Stored data
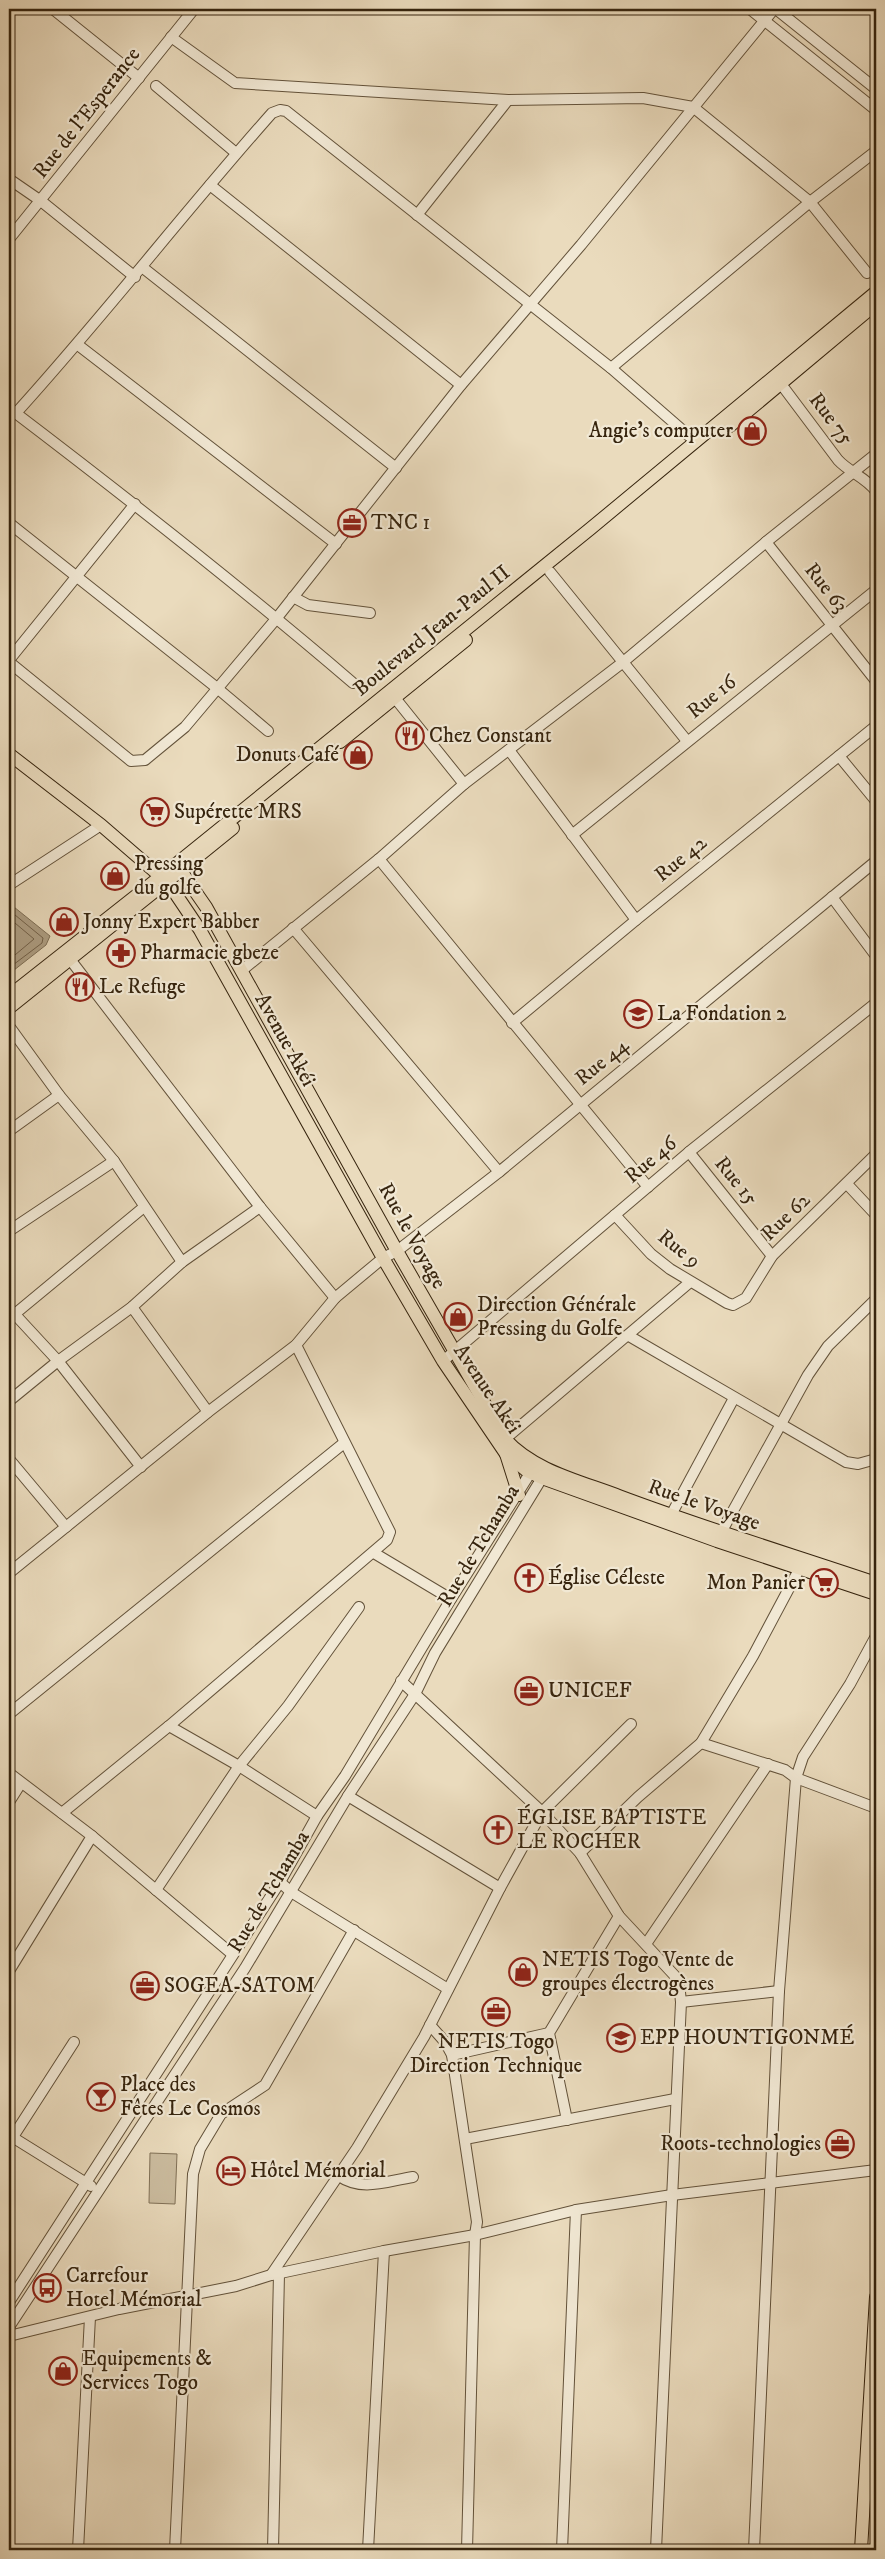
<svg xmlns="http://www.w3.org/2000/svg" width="885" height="2559" viewBox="0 0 885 2559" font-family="'IM FELL DW Pica',serif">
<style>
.green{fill:#cbbc9f;stroke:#807056}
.water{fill:#ad9d82;stroke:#7d6d54}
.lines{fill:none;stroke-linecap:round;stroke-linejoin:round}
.shore{stroke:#726048;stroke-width:1}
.minor-casing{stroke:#63523a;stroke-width:12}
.major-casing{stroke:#36240e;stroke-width:14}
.minor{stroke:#f1e8d4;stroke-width:10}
.major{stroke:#eadbbd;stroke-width:12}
.labels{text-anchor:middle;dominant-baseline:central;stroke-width:4.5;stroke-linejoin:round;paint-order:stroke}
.street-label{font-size:21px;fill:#36240e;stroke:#f1e8d4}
.poi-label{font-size:21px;fill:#36240e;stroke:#f1e8d4;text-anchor:start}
</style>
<rect width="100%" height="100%" fill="#eadbbd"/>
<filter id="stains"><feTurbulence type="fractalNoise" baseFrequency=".004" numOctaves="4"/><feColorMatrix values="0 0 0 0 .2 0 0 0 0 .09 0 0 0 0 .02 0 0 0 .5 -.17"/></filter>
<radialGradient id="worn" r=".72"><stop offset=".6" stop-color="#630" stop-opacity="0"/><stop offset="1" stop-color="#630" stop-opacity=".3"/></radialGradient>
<path class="green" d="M150,2153l27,1 -2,50 -26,-1z"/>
<path class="water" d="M9,903l41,33 -4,9 -37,29z"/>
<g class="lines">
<g class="shore">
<path d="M9,910l34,28 -1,5 -33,25"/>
<path d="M9,918l25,21 -25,21"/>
</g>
<defs>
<g id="minor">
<path d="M53,9l86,69"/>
<path d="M750,9l126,101"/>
<path d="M776,9l100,80"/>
<path d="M171,37l64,46 273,17 135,-2 50,9 117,95 57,71"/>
<path d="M156,86l80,67"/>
<path d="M9,179l32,22 94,76"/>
<path d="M210,185l251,200"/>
<path d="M417,215l91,-115"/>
<path d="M9,239l185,-230"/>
<path d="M142,267l254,201"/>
<path d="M78,345l258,199"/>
<path d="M611,368l199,-166 66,-51"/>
<path d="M781,384l57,76c11,12 27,17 38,31"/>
<path d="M9,408c117,89 232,179 344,275"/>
<path d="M16,413c88,-97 169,-202 256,-300l8,-3 6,1 325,257 85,74"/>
<path d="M9,523l208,165 51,43"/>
<path d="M766,542l110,139"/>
<path d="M550,572l137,169"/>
<path d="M293,597l15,8 62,8"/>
<path d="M9,660l126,-156"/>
<path d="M9,662l122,99 14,-1 40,-33 91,-108 185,-234 120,-140 193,-236"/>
<path d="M395,698l69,86"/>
<path d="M509,750l127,170"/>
<path d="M839,756l37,45"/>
<path d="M572,835l304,-245"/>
<path d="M379,859l269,328"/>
<path d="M9,885l92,-60"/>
<path d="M832,897l44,59"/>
<path d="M293,928l206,244"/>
<path d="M69,958l191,249 75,91"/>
<path d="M241,971l138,-112 85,-75 158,-121 144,-121 110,-88"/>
<path d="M512,1023l124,-103 240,-194"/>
<path d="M9,1026l50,69 55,66 68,101"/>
<path d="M9,1131l50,-36"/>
<path d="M689,1152l83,104"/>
<path d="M847,1184l29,31"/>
<path d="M615,1215l36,39 19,15 57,34 6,2 13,-7 26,-42 104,-102"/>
<path d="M9,1231l105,-70"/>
<path d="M132,1307l76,105"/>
<path d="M9,1308l49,53 83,106"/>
<path d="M16,1313l128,-106"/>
<path d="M629,1336l217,126 12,2 18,-5"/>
<path d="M443,1361l246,-209 187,-149"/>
<path d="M9,1401l49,-40 74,-54 50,-45 78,-55"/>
<path d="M498,1441l7,-2 184,-156"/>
<path d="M9,1459l57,68"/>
<path d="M671,1515l63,-117"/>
<path d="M718,1538l90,-163 20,-29 48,-47"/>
<path d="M374,1553l77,46"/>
<path d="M9,1573l199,-161 88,-67 39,-47 48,-40 14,-7 102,-79 377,-311"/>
<path d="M401,1681l141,131 38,41 39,63 56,60 4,7 2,19 -25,548"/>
<path d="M9,1714l335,-271"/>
<path d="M169,1726l70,40 78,50"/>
<path d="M701,1743l84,27 11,8 80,30"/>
<path d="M9,1773l83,63 140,118"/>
<path d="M348,1796l152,92"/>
<path d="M9,1802l12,-19"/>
<path d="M62,1813l107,-87 218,-186 3,-8 -94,-187"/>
<path d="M580,1853l58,-56 63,-54 52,-87 50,-94"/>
<path d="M280,1882l11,10 157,97"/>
<path d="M156,1890l83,-124 49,-60 71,-99"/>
<path d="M646,1944l122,-180"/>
<path d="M9,1971l83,-135"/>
<path d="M681,2002l98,-11"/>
<path d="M430,2025l15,17 7,13 25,167 -2,13 -8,315"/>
<path d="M452,2055l97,-22"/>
<path d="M567,2120l-18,-87 70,-117"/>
<path d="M9,2135l82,51"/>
<path d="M465,2139l210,-40"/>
<path d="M9,2143l65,-101"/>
<path d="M339,2176c23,16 48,5 74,1"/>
<path d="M271,2275l86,-127 67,-111 76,-149 42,-76 89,-88"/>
<path d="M9,2302l271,-420 37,-66 28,-40 106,-177 83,-132"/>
<path d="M9,2327l236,-359 103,-172 67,-102 20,-41 110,-180"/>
<path d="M9,2336l110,-27 117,-23 35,-11 113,-24 91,-16 101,-25 96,-15 204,-25"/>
<path d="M78,2550l12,-233"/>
<path d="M175,2550l18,-376 7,-25 21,-35 44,-29 89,-155"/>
<path d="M273,2550l6,-276"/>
<path d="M368,2550l16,-299"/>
<path d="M562,2550l14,-340"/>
<path d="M754,2550l25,-559 17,-213 7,-21 47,-73 26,-48"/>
</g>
<g id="major">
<path d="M730,426l146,-122"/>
<path d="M340,742l126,-102"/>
<path d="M9,754l92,71 59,51"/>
<path d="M175,870l6,1 25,36 191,344 108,188c29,32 75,42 114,57 85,32 171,58 257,87"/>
<path d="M159,879l8,2 33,49 183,328 60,103 63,93 21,17 15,7 175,63 159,53"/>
<path d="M170,879l63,-51"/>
<path d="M9,996l161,-127 420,-340 286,-237"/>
<path d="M9,1008l146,-117"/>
<path d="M506,1454l13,41"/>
<path d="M861,2550l15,-253"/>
</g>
</defs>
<use href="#minor" class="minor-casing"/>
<use href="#major" class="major-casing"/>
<use href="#minor" class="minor"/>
<use href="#major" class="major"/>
</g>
<defs>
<symbol id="shop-ring" viewBox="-11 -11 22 22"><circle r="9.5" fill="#f1e8d4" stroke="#8f2418" stroke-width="1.5"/><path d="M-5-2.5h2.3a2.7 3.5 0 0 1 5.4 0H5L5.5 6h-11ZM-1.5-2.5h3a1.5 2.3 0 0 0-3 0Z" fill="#8f2418"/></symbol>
<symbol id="office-ring" viewBox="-11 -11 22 22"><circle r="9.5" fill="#f1e8d4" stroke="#8f2418" stroke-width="1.5"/><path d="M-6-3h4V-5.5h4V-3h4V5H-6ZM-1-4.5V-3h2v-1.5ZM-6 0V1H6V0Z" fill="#8f2418"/></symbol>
<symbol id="restaurant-ring" viewBox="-11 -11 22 22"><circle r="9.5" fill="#f1e8d4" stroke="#8f2418" stroke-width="1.5"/><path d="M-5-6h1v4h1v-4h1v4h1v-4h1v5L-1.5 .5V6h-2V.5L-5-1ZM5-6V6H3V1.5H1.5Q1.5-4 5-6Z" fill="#8f2418"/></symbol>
<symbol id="supermarket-ring" viewBox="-11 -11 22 22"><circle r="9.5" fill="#f1e8d4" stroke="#8f2418" stroke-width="1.5"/><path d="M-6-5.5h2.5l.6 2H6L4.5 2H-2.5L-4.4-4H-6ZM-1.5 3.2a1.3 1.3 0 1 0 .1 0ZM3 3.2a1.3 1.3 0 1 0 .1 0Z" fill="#8f2418"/></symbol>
<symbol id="pharmacy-ring" viewBox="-11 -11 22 22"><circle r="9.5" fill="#f1e8d4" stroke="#8f2418" stroke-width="1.5"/><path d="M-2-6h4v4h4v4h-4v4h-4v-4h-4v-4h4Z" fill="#8f2418"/></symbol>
<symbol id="school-ring" viewBox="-11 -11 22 22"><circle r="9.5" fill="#f1e8d4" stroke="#8f2418" stroke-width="1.5"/><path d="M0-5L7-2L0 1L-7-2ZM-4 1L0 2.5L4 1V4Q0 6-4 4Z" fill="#8f2418"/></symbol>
<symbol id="church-ring" viewBox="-11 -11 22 22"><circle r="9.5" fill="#f1e8d4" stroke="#8f2418" stroke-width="1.5"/><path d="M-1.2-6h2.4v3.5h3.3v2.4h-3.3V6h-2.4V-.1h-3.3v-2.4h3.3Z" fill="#8f2418"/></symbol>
<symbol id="bar-ring" viewBox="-11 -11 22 22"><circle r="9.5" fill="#f1e8d4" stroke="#8f2418" stroke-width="1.5"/><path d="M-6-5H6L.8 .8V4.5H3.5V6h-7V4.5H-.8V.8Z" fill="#8f2418"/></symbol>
<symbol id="hotel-ring" viewBox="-11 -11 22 22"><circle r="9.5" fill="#f1e8d4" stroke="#8f2418" stroke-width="1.5"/><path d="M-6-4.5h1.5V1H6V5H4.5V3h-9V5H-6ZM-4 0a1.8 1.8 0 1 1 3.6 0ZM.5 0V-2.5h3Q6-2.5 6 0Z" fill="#8f2418"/></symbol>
<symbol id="bus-ring" viewBox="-11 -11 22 22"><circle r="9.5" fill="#f1e8d4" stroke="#8f2418" stroke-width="1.5"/><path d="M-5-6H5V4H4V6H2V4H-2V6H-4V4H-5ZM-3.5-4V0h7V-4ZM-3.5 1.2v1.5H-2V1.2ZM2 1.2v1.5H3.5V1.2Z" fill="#8f2418"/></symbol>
</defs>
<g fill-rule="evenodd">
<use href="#shop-ring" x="736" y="415" width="32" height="32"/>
<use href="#office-ring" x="336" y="507" width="32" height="32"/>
<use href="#restaurant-ring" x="394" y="720" width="32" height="32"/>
<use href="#shop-ring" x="342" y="739" width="32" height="32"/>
<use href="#supermarket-ring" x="139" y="796" width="32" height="32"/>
<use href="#shop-ring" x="99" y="860" width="32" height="32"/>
<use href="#shop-ring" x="48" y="906" width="32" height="32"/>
<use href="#pharmacy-ring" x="105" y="937" width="32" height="32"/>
<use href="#restaurant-ring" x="64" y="971" width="32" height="32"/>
<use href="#school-ring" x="622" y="998" width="32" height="32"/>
<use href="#shop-ring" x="442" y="1301" width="32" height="32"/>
<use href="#church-ring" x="513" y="1562" width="32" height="32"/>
<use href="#supermarket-ring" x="808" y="1567" width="32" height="32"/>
<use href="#office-ring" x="513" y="1675" width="32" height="32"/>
<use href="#church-ring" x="482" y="1814" width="32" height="32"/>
<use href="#shop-ring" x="507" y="1956" width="32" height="32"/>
<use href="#office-ring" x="129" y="1970" width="32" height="32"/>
<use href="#office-ring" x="480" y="1996" width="32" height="32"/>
<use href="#school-ring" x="605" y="2022" width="32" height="32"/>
<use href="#bar-ring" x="85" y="2081" width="32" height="32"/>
<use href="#office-ring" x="824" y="2128" width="32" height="32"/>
<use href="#hotel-ring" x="215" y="2155" width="32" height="32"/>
<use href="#bus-ring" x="31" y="2272" width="32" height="32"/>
<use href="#shop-ring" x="47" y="2355" width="32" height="32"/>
</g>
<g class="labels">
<g class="street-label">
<text transform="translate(87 113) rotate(-52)">Rue de l'Esperance</text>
<text transform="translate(831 419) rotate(53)">Rue 75</text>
<text transform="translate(826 588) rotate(52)">Rue 63</text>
<text transform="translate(432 631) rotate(-39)">Boulevard Jean-Paul II</text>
<text transform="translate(712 697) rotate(-39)">Rue 16</text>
<text transform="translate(681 859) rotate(-39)">Rue 42</text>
<text transform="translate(285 1040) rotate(61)">Avenue Akéi</text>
<text transform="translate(602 1062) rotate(-39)">Rue 44</text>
<text transform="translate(651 1160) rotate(-40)">Rue 46</text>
<text transform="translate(736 1181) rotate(51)">Rue 15</text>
<text transform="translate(786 1217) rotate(-44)">Rue 62</text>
<text transform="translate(412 1236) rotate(61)">Rue le Voyage</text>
<text transform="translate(679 1249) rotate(39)">Rue 9</text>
<text transform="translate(487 1389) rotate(56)">Avenue Akéi</text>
<text transform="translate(704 1505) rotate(19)">Rue le Voyage</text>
<text transform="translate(479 1546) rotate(-59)">Rue de Tchamba</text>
<text transform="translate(269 1892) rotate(-59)">Rue de Tchamba</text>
</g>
<g class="poi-label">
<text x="733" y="431" text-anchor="end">Angie's computer</text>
<text x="371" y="523">TNC 1</text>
<text x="429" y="736">Chez Constant</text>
<text x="339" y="755" text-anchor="end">Donuts Café</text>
<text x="174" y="812">Supérette MRS</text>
<text x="134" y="864">Pressing<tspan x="134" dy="24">du golfe</tspan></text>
<text x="83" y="922">Jonny Expert Babber</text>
<text x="140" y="953">Pharmacie gbeze</text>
<text x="99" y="987">Le Refuge</text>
<text x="657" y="1014">La Fondation 2</text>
<text x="477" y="1305">Direction Générale<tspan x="477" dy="24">Pressing du Golfe</tspan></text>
<text x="548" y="1578">Église Céleste</text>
<text x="805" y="1583" text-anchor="end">Mon Panier</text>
<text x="548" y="1691">UNICEF</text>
<text x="517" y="1818">ÉGLISE BAPTISTE<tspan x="517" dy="24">LE ROCHER</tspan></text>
<text x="542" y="1960">NETIS Togo Vente de<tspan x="542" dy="24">groupes électrogènes</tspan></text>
<text x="164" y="1986">SOGEA-SATOM</text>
<text x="640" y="2038">EPP HOUNTIGONMÉ</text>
<text x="496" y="2042" text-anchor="middle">NETIS Togo<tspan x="496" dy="24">Direction Technique</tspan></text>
<text x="120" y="2085">Place des<tspan x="120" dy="24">Fêtes Le Cosmos</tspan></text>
<text x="821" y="2144" text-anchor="end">Roots-technologies</text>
<text x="250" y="2171">Hôtel Mémorial</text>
<text x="66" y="2276">Carrefour<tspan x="66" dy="24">Hotel Mémorial</tspan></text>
<text x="82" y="2359">Equipements &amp;<tspan x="82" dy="24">Services Togo</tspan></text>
</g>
</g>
<rect width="885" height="2559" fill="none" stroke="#eadbbd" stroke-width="30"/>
<rect x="10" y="10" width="865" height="2539" fill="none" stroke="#36240e" stroke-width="2.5"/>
<rect x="15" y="15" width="855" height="2529" fill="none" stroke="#36240e"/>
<rect width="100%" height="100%" filter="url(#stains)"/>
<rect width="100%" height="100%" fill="url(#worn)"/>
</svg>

#### Try it
In the records above, find every line that contains the word "lines" and copy it.

#### Output for this exercise
.lines{fill:none;stroke-linecap:round;stroke-linejoin:round}
<g class="lines">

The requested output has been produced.